Embedded Bone Fragment Detection in Chicken Fillets using Transmittance Image Enhancement and Hyperspectral Reflectance Imaging

Authors: Yoon, Seung-Chul; Lawrence, Kurt; Smith, Douglas; Park, Bosoon; Windham, William

Submitted to: Sensing and Instrumentation for Food Quality and Safety
Publication Type: Peer Reviewed Journal
Publication Acceptance Date: 3/20/2008
Publication Date: 4/15/2008
Citation: Yoon, S.C., Lawrence, K.C., Smith, D.P., Park, B., Windham, W.R. 2008. Embedded bone fragment detection in poultry using transmittance image enhancement and hyperspectral reflectance imaging. Sensing and Instrumentation for Food Quality and Safety, 10.1007/s11694-008-9044-1 (online version).

Interpretive Summary: Bone fragments embedded in poultry products pose a physical hazard to consumers, especially, to children, may cause injury, and thus, need to be detected. The predominant technology for bone detection is X-ray imaging which is based on the projection of ionizing radiation through a meat sample onto an image detector. Optical imaging, which is based on non-ionizing light at the visible and near-infrared spectral range, has not been fully explored to measure the internal and functional information of uncooked or cooked poultry products. The overall objective of this research was to study how reflectance spectra can be exploited for detection of bone fragments in compressed chicken fillets. The study found that the use of both hyperspectral transmittance and reflectance images were necessary to make the bone detection task via optical imaging feasible. This finding may contribute to the development of an online and real-time bone detection system in industry.

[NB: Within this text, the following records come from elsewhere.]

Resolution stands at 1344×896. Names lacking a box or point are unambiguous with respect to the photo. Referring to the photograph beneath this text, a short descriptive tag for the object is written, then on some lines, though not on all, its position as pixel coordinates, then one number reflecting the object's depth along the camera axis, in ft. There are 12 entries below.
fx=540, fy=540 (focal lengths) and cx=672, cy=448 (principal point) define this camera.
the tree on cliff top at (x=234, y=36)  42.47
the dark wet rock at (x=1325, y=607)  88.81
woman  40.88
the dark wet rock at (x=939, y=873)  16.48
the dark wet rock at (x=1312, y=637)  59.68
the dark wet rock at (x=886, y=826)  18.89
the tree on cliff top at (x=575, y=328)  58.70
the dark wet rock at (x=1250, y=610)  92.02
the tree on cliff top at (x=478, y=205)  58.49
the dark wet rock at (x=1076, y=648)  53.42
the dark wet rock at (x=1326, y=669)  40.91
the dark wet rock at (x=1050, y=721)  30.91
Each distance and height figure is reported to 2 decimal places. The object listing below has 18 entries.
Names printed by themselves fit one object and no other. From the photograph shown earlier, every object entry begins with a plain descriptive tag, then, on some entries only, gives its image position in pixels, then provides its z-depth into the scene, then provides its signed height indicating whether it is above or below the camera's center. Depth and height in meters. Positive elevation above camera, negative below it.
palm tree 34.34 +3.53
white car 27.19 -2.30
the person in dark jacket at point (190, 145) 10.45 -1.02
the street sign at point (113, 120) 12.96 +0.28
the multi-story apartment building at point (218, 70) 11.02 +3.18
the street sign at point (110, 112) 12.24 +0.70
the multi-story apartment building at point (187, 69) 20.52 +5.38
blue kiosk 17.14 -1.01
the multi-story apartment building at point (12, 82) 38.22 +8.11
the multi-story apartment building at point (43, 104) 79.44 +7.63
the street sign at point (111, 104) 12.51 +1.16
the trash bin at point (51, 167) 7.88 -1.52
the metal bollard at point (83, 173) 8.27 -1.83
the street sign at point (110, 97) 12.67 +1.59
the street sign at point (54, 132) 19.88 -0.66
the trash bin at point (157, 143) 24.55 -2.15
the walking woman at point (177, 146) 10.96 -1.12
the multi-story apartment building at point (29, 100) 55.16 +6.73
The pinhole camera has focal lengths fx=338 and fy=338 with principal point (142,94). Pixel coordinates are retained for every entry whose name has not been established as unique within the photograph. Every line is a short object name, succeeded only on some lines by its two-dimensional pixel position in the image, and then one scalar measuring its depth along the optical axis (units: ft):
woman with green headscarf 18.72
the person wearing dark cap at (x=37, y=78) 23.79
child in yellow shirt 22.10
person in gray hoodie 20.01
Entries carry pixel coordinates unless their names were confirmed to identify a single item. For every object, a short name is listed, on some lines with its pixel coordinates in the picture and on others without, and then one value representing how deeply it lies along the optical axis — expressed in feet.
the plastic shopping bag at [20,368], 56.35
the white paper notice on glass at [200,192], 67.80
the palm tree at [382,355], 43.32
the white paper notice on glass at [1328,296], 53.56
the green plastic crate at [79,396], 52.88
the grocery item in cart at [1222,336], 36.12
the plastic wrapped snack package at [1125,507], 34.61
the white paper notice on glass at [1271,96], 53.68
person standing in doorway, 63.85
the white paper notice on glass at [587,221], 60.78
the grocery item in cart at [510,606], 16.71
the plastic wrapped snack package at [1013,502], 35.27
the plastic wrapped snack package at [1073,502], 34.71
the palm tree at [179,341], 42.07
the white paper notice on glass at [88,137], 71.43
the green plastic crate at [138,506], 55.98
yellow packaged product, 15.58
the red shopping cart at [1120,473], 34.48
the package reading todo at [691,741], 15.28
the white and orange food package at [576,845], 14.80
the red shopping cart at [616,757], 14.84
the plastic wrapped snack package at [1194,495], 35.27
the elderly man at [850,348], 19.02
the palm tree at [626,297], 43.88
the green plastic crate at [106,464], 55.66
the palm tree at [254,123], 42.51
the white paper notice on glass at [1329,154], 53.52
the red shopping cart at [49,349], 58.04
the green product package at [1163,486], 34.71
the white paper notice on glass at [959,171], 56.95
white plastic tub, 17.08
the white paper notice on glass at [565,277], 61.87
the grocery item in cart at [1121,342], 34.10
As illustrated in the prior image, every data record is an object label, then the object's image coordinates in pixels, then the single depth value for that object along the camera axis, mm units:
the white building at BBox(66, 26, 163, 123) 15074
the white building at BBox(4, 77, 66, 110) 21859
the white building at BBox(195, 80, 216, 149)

Technical Abstract: This paper is concerned with the detection of bone fragments embedded in compressed de-boned skinless chicken breast fillets by enhancing single-band transmittance images generated by back-lighting and exploiting spectral information from hyperspectral reflectance images. Optical imaging of chicken fillets is often dominated by multiple scattering properties of the fillets. Thus, resulting images from multiple scattering are diffused, scattered and low contrast. In this study, a fusion of hyperspectral transmittance and reflectance imaging, which is a non-ionized and non-destructive imaging modality, was investigated as an alternative method to the conventional transmittance X-ray imaging technique which is an ionizing imaging modality. An image formation model, called an illumination-transmittance model, was applied for correcting non-uniform illumination effects so that embedded bones are more easily detected by a simple segmentation method using a single threshold value. Predicted bones from the segmentation were classified by the nearest neighbor classifier that was trained by the spectral library of mean reflectance of some chicken tissues like fat, meat and embedded bones. Experimental results with chicken breast fillets and bone fragments are provided.